Records from a collection:
Segment Open
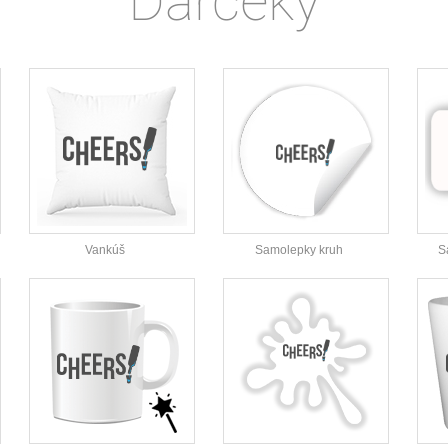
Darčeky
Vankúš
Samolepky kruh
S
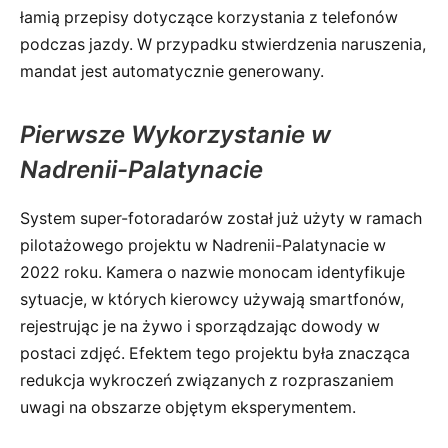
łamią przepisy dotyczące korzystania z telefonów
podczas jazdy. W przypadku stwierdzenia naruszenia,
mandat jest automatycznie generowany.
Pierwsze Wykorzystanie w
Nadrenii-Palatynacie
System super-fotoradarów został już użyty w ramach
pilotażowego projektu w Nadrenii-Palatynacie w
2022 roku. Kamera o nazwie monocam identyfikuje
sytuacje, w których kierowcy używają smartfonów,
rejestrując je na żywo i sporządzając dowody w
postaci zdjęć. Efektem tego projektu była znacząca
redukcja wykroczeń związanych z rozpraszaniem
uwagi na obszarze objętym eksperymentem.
Segment Closed
Segment Open
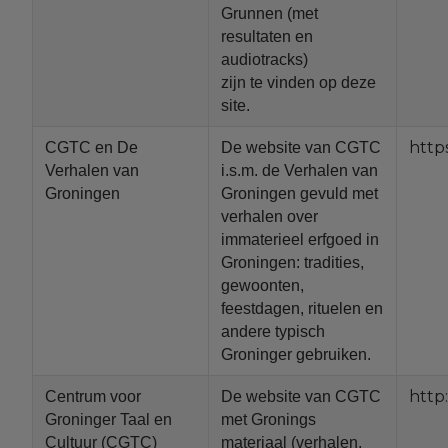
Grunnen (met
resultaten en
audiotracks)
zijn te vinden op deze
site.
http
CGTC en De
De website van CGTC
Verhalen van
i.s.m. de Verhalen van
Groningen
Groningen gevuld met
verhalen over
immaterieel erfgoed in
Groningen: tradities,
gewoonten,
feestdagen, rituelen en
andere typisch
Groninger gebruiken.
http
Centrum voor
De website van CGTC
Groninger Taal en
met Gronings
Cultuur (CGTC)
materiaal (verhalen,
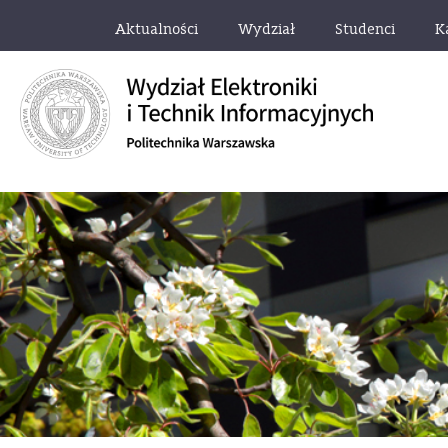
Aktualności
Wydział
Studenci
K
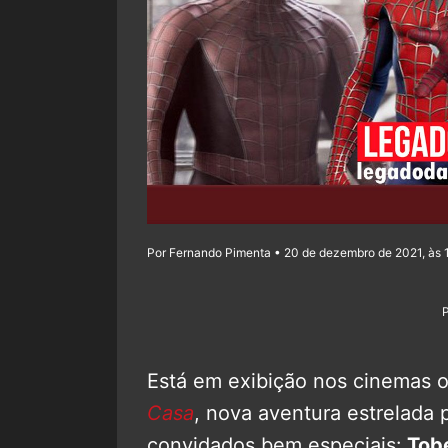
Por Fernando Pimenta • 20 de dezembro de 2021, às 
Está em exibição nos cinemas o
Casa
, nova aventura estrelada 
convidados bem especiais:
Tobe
Segment Closed
Instructions to follow: Among the lines above, repeat exactly those from the line with "2022 roku. Kamera" to the line with "uwagi na obszarze objętym eksperymentem.", counting both ends.

Exercise answer:
2022 roku. Kamera o nazwie monocam identyfikuje
sytuacje, w których kierowcy używają smartfonów,
rejestrując je na żywo i sporządzając dowody w
postaci zdjęć. Efektem tego projektu była znacząca
redukcja wykroczeń związanych z rozpraszaniem
uwagi na obszarze objętym eksperymentem.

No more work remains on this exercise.